== Data to process

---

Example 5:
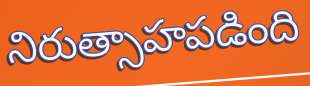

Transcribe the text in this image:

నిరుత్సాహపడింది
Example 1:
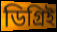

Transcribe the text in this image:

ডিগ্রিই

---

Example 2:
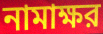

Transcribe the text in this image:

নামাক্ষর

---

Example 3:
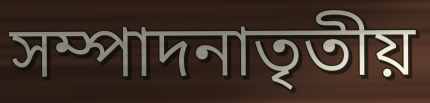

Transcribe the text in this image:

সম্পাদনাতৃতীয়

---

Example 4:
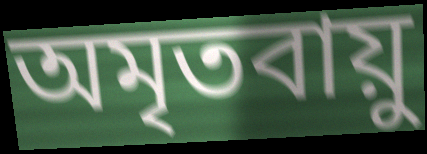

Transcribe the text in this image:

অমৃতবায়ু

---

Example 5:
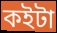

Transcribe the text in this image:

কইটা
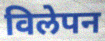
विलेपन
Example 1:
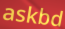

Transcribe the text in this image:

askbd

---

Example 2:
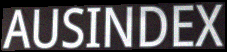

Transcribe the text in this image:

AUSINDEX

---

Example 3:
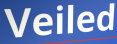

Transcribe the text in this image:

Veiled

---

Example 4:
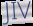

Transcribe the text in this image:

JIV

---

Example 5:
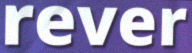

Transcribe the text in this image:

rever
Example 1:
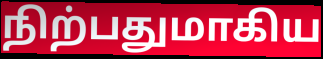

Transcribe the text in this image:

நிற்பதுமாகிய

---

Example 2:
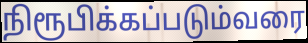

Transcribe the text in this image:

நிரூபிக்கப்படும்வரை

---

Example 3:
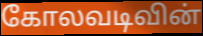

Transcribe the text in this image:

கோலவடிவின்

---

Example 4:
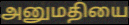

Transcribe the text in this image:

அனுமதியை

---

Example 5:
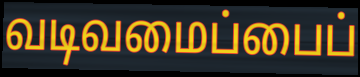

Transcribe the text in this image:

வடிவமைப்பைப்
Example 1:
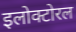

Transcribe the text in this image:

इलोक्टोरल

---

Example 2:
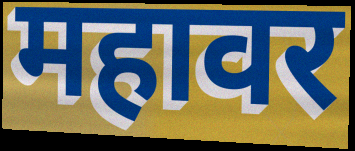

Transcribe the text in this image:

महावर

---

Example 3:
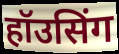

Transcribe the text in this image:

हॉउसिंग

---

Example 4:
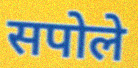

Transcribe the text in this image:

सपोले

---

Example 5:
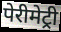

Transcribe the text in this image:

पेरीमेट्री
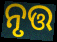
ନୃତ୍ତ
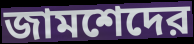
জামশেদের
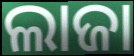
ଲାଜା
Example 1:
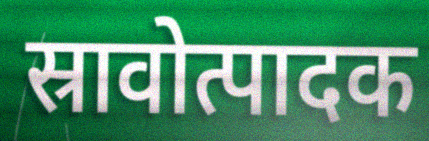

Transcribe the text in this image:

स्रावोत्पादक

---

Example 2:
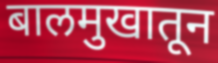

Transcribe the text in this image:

====

▸ Written task
Copy out every line of the listing above, leaving out the pictures.

▸ Result of this task
---

Example 5:

Transcribe the text in this image:

నిరుత్సాహపడింది
Example 1:

Transcribe the text in this image:

ডিগ্রিই

---

Example 2:

Transcribe the text in this image:

নামাক্ষর

---

Example 3:

Transcribe the text in this image:

সম্পাদনাতৃতীয়

---

Example 4:

Transcribe the text in this image:

অমৃতবায়ু

---

Example 5:

Transcribe the text in this image:

কইটা
विलेपन
Example 1:

Transcribe the text in this image:

askbd

---

Example 2:

Transcribe the text in this image:

AUSINDEX

---

Example 3:

Transcribe the text in this image:

Veiled

---

Example 4:

Transcribe the text in this image:

JIV

---

Example 5:

Transcribe the text in this image:

rever
Example 1:

Transcribe the text in this image:

நிற்பதுமாகிய

---

Example 2:

Transcribe the text in this image:

நிரூபிக்கப்படும்வரை

---

Example 3:

Transcribe the text in this image:

கோலவடிவின்

---

Example 4:

Transcribe the text in this image:

அனுமதியை

---

Example 5:

Transcribe the text in this image:

வடிவமைப்பைப்
Example 1:

Transcribe the text in this image:

इलोक्टोरल

---

Example 2:

Transcribe the text in this image:

महावर

---

Example 3:

Transcribe the text in this image:

हॉउसिंग

---

Example 4:

Transcribe the text in this image:

सपोले

---

Example 5:

Transcribe the text in this image:

पेरीमेट्री
ନୃତ୍ତ
জামশেদের
ଲାଜା
Example 1:

Transcribe the text in this image:

स्रावोत्पादक

---

Example 2:

Transcribe the text in this image:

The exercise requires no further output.